Go through the records below and copy out every line that contains the word "item".

→ **Collected data entries**

----

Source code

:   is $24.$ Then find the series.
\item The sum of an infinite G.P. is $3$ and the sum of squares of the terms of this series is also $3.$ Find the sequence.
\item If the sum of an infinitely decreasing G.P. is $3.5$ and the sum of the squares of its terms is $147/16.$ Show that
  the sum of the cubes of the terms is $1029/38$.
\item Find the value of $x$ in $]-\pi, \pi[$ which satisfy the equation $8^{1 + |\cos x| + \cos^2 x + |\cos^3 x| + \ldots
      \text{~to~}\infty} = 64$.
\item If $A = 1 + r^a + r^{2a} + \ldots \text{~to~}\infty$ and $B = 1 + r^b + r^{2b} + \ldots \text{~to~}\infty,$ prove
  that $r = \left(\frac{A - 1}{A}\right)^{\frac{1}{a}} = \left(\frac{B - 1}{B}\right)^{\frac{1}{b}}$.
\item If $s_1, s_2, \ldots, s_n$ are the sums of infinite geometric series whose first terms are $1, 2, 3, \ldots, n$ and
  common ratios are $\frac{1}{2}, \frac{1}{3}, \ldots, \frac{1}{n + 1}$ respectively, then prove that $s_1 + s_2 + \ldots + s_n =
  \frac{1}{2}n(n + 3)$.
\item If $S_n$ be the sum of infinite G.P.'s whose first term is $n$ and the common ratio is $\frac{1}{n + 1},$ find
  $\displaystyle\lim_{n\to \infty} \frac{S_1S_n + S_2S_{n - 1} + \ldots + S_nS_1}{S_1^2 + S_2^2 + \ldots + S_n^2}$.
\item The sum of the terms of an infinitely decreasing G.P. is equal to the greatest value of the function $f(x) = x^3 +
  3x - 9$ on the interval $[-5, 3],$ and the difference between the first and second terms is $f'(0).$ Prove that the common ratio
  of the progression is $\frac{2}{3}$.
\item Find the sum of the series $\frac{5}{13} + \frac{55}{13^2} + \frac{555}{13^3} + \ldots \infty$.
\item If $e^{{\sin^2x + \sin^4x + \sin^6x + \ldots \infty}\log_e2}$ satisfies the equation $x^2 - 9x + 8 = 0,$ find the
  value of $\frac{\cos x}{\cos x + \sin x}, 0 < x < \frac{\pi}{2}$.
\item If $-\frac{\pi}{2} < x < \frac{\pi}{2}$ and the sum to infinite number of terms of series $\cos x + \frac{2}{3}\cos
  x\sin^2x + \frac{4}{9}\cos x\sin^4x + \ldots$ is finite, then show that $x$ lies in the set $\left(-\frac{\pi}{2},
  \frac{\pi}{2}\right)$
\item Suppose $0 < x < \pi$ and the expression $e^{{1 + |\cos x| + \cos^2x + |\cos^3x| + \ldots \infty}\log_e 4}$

----

→ **ANSWER SECTION**
\item The sum of an infinite G.P. is $3$ and the sum of squares of the terms of this series is also $3.$ Find the sequence.
\item If the sum of an infinitely decreasing G.P. is $3.5$ and the sum of the squares of its terms is $147/16.$ Show that
\item Find the value of $x$ in $]-\pi, \pi[$ which satisfy the equation $8^{1 + |\cos x| + \cos^2 x + |\cos^3 x| + \ldots
\item If $A = 1 + r^a + r^{2a} + \ldots \text{~to~}\infty$ and $B = 1 + r^b + r^{2b} + \ldots \text{~to~}\infty,$ prove
\item If $s_1, s_2, \ldots, s_n$ are the sums of infinite geometric series whose first terms are $1, 2, 3, \ldots, n$ and
\item If $S_n$ be the sum of infinite G.P.'s whose first term is $n$ and the common ratio is $\frac{1}{n + 1},$ find
\item The sum of the terms of an infinitely decreasing G.P. is equal to the greatest value of the function $f(x) = x^3 +
\item Find the sum of the series $\frac{5}{13} + \frac{55}{13^2} + \frac{555}{13^3} + \ldots \infty$.
\item If $e^{{\sin^2x + \sin^4x + \sin^6x + \ldots \infty}\log_e2}$ satisfies the equation $x^2 - 9x + 8 = 0,$ find the
\item If $-\frac{\pi}{2} < x < \frac{\pi}{2}$ and the sum to infinite number of terms of series $\cos x + \frac{2}{3}\cos
\item Suppose $0 < x < \pi$ and the expression $e^{{1 + |\cos x| + \cos^2x + |\cos^3x| + \ldots \infty}\log_e 4}$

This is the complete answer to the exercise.